Freedom of expression is necessary to prevent government from entrenching itself and expanding its power at the expense of the public. As federal court of appeals judge Frank Easterbrook wrote in an opinion striking down an antipornography statute inspired by academic feminists, “free speech has been on balance an ally of those seeking change. Governments that want stasis start by restricting speech. . . . Without a strong guarantee of freedom of speech, there is no effective right to challenge what is.” First Amendment scholar John McGinnis likewise notes that government officials have a natural tendency to suppress speech antithetical to their interests. As McGinnis notes, the free flow of information related to politics and culture threatens “government hierarchies both by rearranging coalitions and revealing facts that will prompt political action.”
The framers of the American Constitution also recognized that government is in constant danger of capture by factions that desire to use the government for their own private ends, a phenomenon known in modern academic literature as “rent-seeking.” The Constitution and Bill of Rights were intended to establish a system of government that limits such rent-seeking. The First Amendment’s protection of freedom of expression is particularly important in this regard. The founders believed that once in power, factions would exploit any government authority to regulate speech in self-serving ways. The founders’ insights have been confirmed by experience around the world and by modern research into human political behavior by economists and evolutionary psychologists. Permitting government regulation of information relating to politics or culture would come at a very high price to society.

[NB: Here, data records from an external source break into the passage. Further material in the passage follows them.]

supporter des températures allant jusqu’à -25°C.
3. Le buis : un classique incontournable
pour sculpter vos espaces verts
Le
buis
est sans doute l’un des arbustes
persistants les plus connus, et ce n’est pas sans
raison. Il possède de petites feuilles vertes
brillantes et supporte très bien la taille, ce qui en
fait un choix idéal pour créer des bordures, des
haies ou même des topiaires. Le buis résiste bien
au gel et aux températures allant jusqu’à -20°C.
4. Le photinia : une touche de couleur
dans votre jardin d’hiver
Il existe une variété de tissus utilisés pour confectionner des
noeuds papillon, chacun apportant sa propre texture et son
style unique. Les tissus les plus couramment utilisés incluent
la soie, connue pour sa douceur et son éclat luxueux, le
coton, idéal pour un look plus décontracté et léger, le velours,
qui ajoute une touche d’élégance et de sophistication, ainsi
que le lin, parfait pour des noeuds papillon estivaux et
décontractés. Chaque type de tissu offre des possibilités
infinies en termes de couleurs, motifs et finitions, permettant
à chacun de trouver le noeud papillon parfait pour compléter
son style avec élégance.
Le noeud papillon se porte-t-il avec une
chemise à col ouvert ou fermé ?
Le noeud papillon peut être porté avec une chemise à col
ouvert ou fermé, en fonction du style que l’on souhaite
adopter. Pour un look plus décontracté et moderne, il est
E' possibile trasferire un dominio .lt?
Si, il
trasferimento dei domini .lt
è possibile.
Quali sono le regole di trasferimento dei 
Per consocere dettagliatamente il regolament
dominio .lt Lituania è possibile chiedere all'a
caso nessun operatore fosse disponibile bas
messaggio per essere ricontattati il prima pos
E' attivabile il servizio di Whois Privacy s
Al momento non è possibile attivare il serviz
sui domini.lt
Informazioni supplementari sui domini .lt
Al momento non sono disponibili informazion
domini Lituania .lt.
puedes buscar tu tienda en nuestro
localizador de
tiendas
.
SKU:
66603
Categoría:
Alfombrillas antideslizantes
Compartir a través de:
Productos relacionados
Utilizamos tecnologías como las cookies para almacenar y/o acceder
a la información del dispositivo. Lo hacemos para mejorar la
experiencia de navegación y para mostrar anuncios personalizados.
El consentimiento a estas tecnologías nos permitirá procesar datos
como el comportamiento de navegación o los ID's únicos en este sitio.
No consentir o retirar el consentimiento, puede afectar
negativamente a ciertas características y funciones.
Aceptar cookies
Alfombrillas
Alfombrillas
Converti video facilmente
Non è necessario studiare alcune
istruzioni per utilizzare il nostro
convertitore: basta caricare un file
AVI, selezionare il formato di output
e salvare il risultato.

Contrary to the insinuations of some critics, then, all but the most starry-eyed civil libertarians recognize that freedom of expression can have many negative side effects, or, as economists put it, negative externalities. But civil libertarians are also familiar with the voracious lust for power and pursuit of self-interest endemic in politicians and their rent-seeking allies. Civil libertarians make the cold calculus that the negative externalities caused by government regulation are likely to outweigh any negative externalities that arise from freedom of expression. Or, more simply put, civil libertarians believe that allowing politicians to decide the scope of freedom of speech is simply more dangerous than any damage the speech itself may cause. This is especially true in the United States. In contrast to more statist social systems, the United States has largely maintained a Tocquevillian nature, where political and cultural innovations arise from the grass roots, not from the government. Freedom of expression is therefore necessary for economic and cultural progress.